On the streets Pari comes across Nayereh (Fatemeh Naghavi), a single mother who has decided to abandon her daughter outside a restaurant in hopes that some rich people will pick her up and give her a better life. She watches sadly as the police discover the child and take her away. Nayereh then gets into a car with a strange man, which is forbidden, who takes her to a place where the authorities are rounding up prostitutes. Mojgan (Mojgan Faramarzi), one of the detained women, is not afraid of anyone. In the final scene at the police holding room, we recognize some faces and realize the story has come full circle.

Jafar Panahi commented on his film's genesis: "One day I noticed a small article in the newspaper: 'A woman committed suicide after killing her two young daughters.' There was nothing about the reasons behind the crime or suicide. Perhaps the newspaper did not see any need, since in many communities, women are most deprived. Their freedom is limited to the point it seems as if they are in a big prison. This is not only true for a particular class of women, but for all of them. As if each woman could replace another in a circle."

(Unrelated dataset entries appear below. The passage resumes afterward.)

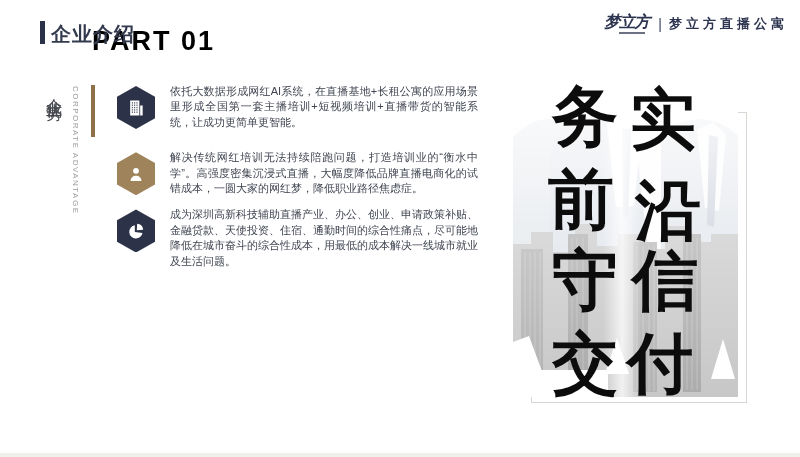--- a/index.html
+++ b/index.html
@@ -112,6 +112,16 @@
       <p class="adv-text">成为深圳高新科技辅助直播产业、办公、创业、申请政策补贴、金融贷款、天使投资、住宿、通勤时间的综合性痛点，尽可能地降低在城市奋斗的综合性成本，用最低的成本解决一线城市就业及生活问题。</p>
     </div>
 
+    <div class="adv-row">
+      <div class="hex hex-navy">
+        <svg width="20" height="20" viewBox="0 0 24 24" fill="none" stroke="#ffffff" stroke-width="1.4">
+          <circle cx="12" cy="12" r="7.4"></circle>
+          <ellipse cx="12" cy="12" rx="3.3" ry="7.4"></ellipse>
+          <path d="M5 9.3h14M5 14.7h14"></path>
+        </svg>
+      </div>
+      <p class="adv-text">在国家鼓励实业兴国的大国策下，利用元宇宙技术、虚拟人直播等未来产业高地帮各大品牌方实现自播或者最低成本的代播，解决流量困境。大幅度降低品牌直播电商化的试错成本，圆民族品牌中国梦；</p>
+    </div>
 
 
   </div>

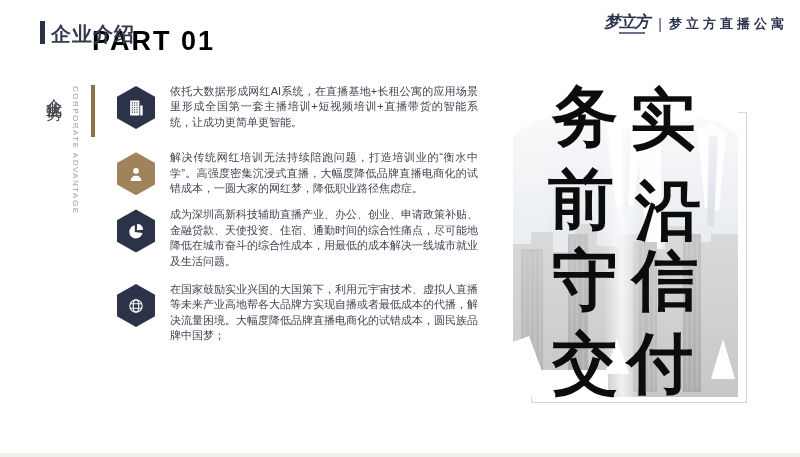--- a/index.html
+++ b/index.html
@@ -123,6 +123,22 @@
       <p class="adv-text">在国家鼓励实业兴国的大国策下，利用元宇宙技术、虚拟人直播等未来产业高地帮各大品牌方实现自播或者最低成本的代播，解决流量困境。大幅度降低品牌直播电商化的试错成本，圆民族品牌中国梦；</p>
     </div>
 
+    <div class="adv-row">
+      <div class="hex hex-navy">
+        <svg width="20" height="20" viewBox="0 0 24 24">
+          <g stroke="#ffffff" fill="#ffffff">
+            <path d="M12 6v13" stroke-width="1.5"></path>
+            <circle cx="12" cy="19" r="1.9" stroke="none"></circle>
+            <path d="M12 14.5 7.5 12V9.8" stroke-width="1.3" fill="none"></path>
+            <circle cx="7.5" cy="8.5" r="1.3" stroke="none"></circle>
+            <path d="M12 12 16.5 9.5V7.6" stroke-width="1.3" fill="none"></path>
+            <rect x="15.3" y="4.8" width="2.4" height="2.4" stroke="none"></rect>
+            <path d="M12 2.6 10.2 5.8h3.6z" stroke="none"></path>
+          </g>
+        </svg>
+      </div>
+      <p class="adv-text">利用直播公寓的生态环境打造第一个AI直播供应链系统，成为深圳高新科技辅助直播产业+生产体系的范本。</p>
+    </div>
 
   </div>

This soul-stirring film is about the courage and resiliency that emerges from a deep yearning for freedom. The women in the drama are imprisoned in a tight circle of external constraints. Everything they do is dependent upon the permission of men. Because of the Iranian setting, viewers may be tempted to think that such attitudes are peculiar to that culture, but the restrictions are more a matter of degree than uniqueness. Women everywhere will identify with the desire of these characters to break out of prescribed roles and make their own way in the world. They will recognize the strength and solace they find in having other women with whom to share the struggle.

Joan D. Chittister, a Benedictine nun, has written: "A soul that longs for something is a soul that is growing, one way or another, smaller or larger." The women in The Circle nurture their souls with the tonic of freedom. And they all steadfastly refuse to be their own jailers, which is the one way to truly shrink your soul.